Children with IA can either have chronic constipation or cannot hold stool. Most of these children can become continent with a bowel management program which includes either a daily laxative or daily enema.
On Aiden's Gotcha Day, he was sitting on a potty when we first saw him. We later learned that this is where he spent the majority of his time. When his nannies took him to the bathroom to show me his bottom I almost became physically ill. My baby was in pain and I couldn't believe what I was seeing. It was heartbreaking. When we returned to the hotel and changed his diaper, we were in shock. Aiden had a raw bottom from the continual stooling. China was a traumatic experience for us all. Although we had taken a pharmacy with us to treat all the possibilities of the level of IA he had, we did not have what we needed for this rash. We weren't prepared for this type of rash.
We thought for sure when we got home our doctors and other IA moms would know exactly what to do to make this rash go away. For seven months, we have tried everything imaginable to make this rash disappear and bring relief to Aiden. It has gotten 80% better since that first day we saw Aiden. However, it still lingers.
We have found out that the China doctors removed more of Aiden's colon than they needed to during that first surgery. He is hypermotile so he cannot hold stool, yet. His surgery in October removed a lot of scarring in his rectum and the surgeon lined up his rectum correctly and reconstructed his anal opening. We have since had to do anal dilations daily so that the opening does not close. This will continue for another year although it will taper off.

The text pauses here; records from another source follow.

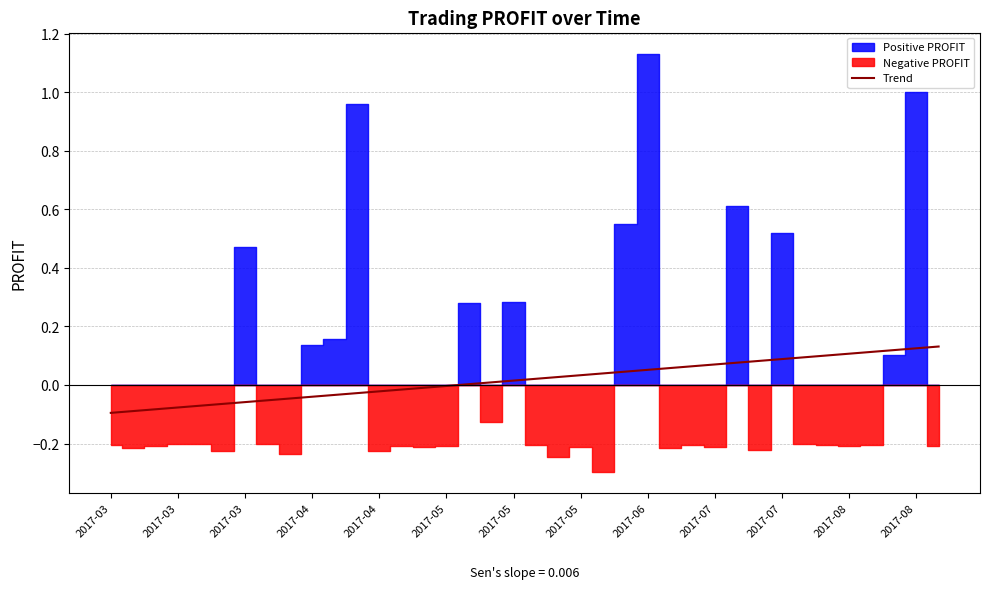

True or false: there are more than 0 points higher than both neighbors.

False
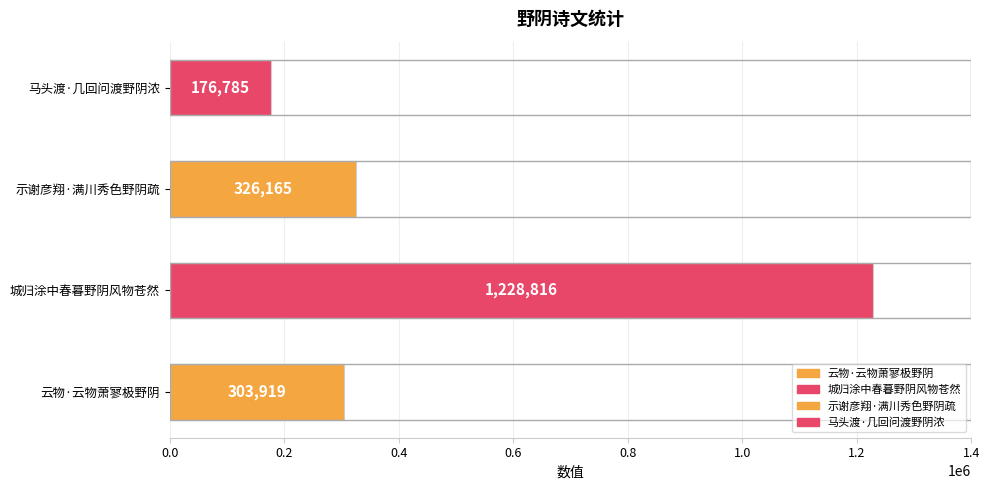

Rank the categories by value from lowest to highest.

马头渡·几回问渡野阴浓, 云物·云物萧寥极野阴, 示谢彦翔·满川秀色野阴疏, 城归涂中春暮野阴风物苍然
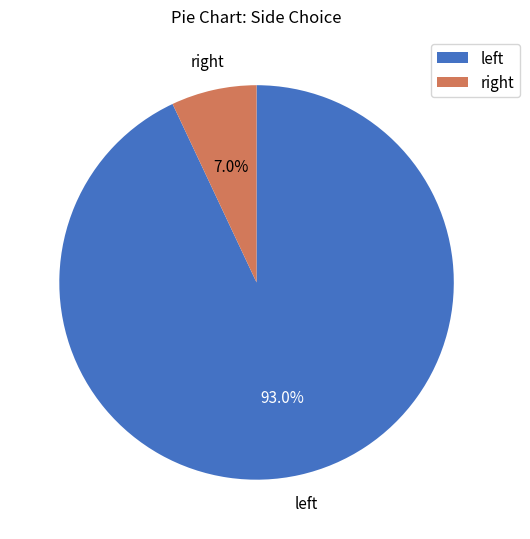

To the nearest percent, what is the difference between the largest and smallest slice percentages?

86%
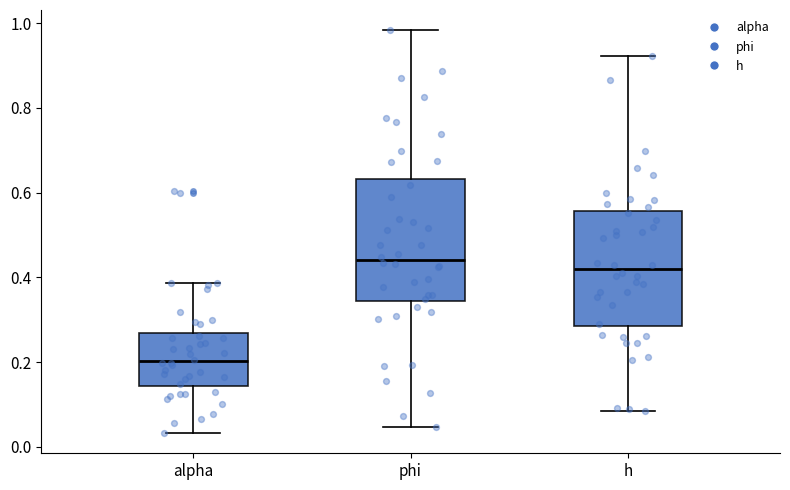

Where is the lower edge of the box for phi on the y-axis? The values are not printed on the chart, so give them approximately, as read against the axis.

0.34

This is a traumatic experience for Aiden every day. Aiden also receives high volume enemas daily and then sits on his potty for an hour after that. The goal has been to clean him out for 24 hours so that there is no stool on his bottom, therefore healing his rash. The enamas do help him go longer without stool which has helped tremendously, but we still can't go 24 hours.
Aiden has been through more in his three years of life, than I feel I could ever endure. He truly is my little hero! Since we feel we have tried everything to make this rash go away to no avail, our surgeon decided this week that we have to give him some relief and let his bottom heal.
On Monday, January 18, Aiden and I will travel back to Cincinnati. On Tuesday, he will have surgery to have a stoma placed for a colostomy. This will be a temporary colostomy until he can have his next surgery in about a year. I am anxious and hopeful that this is what is going to help him live pain-free finally.
I ran into a friend last night who also has a child with special needs so understands how we are feeling. She encouraged me that even though I feel like I am at the deep end of the pool drowning, that God is holding me and that His feet touch the ground. She reminded me that God has given us a son that is uniquely designed in His image, and He has mighty plans for Aiden! The Lord used her, as He has so many people, at just the right time to encourage me.